Short Menstrual Cycle & Diet

A typical menstrual cycle lasts approximately 28 days, but cycles can range from 21 to 35 days in adults. A woman with a short menstrual cycle experiences her period more than once a month. Certain types of food can help to regulate your menstrual cycle. If your periods are coming less than 21 days apart though, consult your gynecologist to rule out any medical issues.

Young woman in robe with menstrual cramps. (Image: Stockbyte/Stockbyte/Getty Images)

Menstrual Cycle

A menstrual cycle is controlled by various hormones. During the first part of your cycle, estrogen levels begin to rise. The estrogen level causes the lining of the uterus to thicken in case you become pregnant. An egg begins to mature and typically is released around day 14 of your cycle. The egg leaves the ovary through the fallopian tube into the uterus. If the egg is not fertilized, it will break apart and your uterus sheds the extra lining. Your hormone levels drop and this is when you have your period.

Causes of a Short Menstrual Cycle

Because the menstrual cycle is controlled by hormones, many factors can influence it. Hormonal imbalances caused by a number of reasons can contribute to a shorter-than-normal cycle. Certain conditions of your thyroid can affect hormone levels. Hormonal imbalances experienced by women near menopause also can be a factor. Taking estrogen supplements alone can cause the uterine lining to become too thick and shed often.
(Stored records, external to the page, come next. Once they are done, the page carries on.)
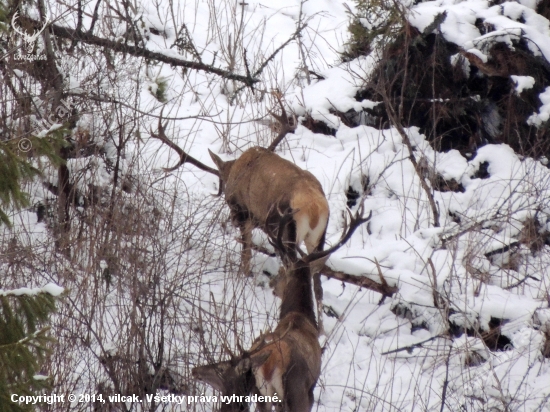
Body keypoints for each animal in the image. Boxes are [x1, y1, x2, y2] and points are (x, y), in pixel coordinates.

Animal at [192, 208, 374, 410]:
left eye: (281, 272)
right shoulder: (310, 388)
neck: (299, 316)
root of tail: (270, 364)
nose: (273, 284)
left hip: (261, 394)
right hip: (296, 392)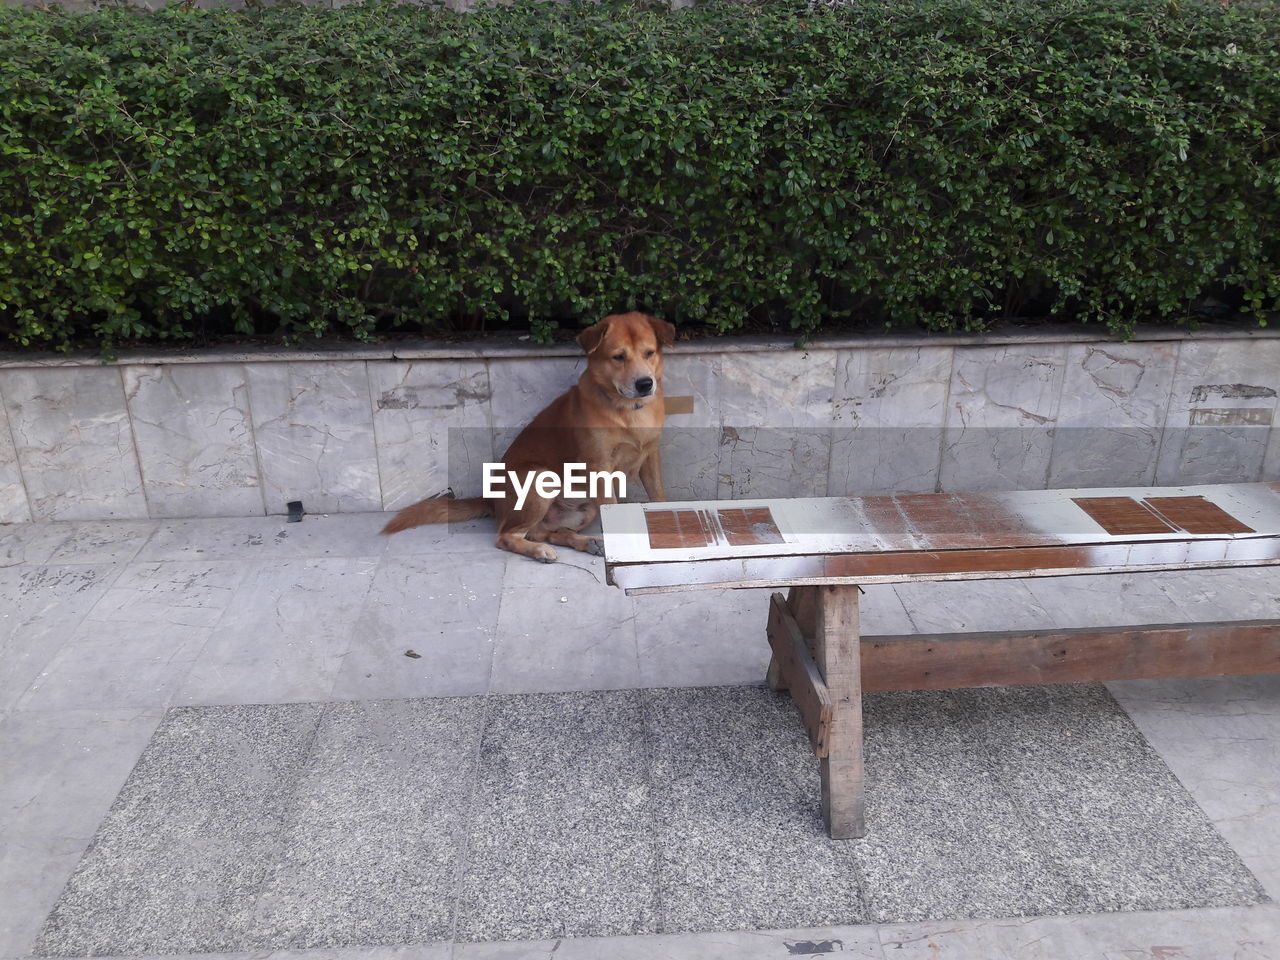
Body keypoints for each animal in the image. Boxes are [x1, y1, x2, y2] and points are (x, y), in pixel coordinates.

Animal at [378, 312, 675, 560]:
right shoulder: (600, 467)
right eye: (618, 357)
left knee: (549, 532)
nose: (645, 384)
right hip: (539, 478)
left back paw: (585, 542)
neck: (628, 411)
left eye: (649, 353)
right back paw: (539, 550)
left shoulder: (650, 456)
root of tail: (491, 498)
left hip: (583, 508)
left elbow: (658, 495)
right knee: (506, 536)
Other conditions, such as polyps or fibroids, can affect hormonal levels.

Diet

A diet high in fiber can cause an increase in irregular periods. Fiber is believed to remove excess estrogen, which is required to regulate your menstrual cycle. Dietary fat also might help to control your monthly cycle. Fat helps to increase your body's production of estrogen and regulate your menstrual cycle. A sudden change in weight affects your menstrual cycle. Women with eating disorders might experience missed periods because of a loss of body fat, which reduces estrogen production.

Research

A 2006 study published in "Nutrition and Cancer" examined the relationship between diet and menstrual cycle in 341 Japanese women ages 18 to 20. The researchers found that women who ate fiber and polyunsaturated fat experienced changes in their menstrual cycle. Another study published in "Cancer" in 2003 also linked dietary fiber and fats to menstrual cycle length. A low-fat and high-fiber diet did not affect circulating ovarian steroids significantly, but a 7.5-percent reduction in estradiol was noted.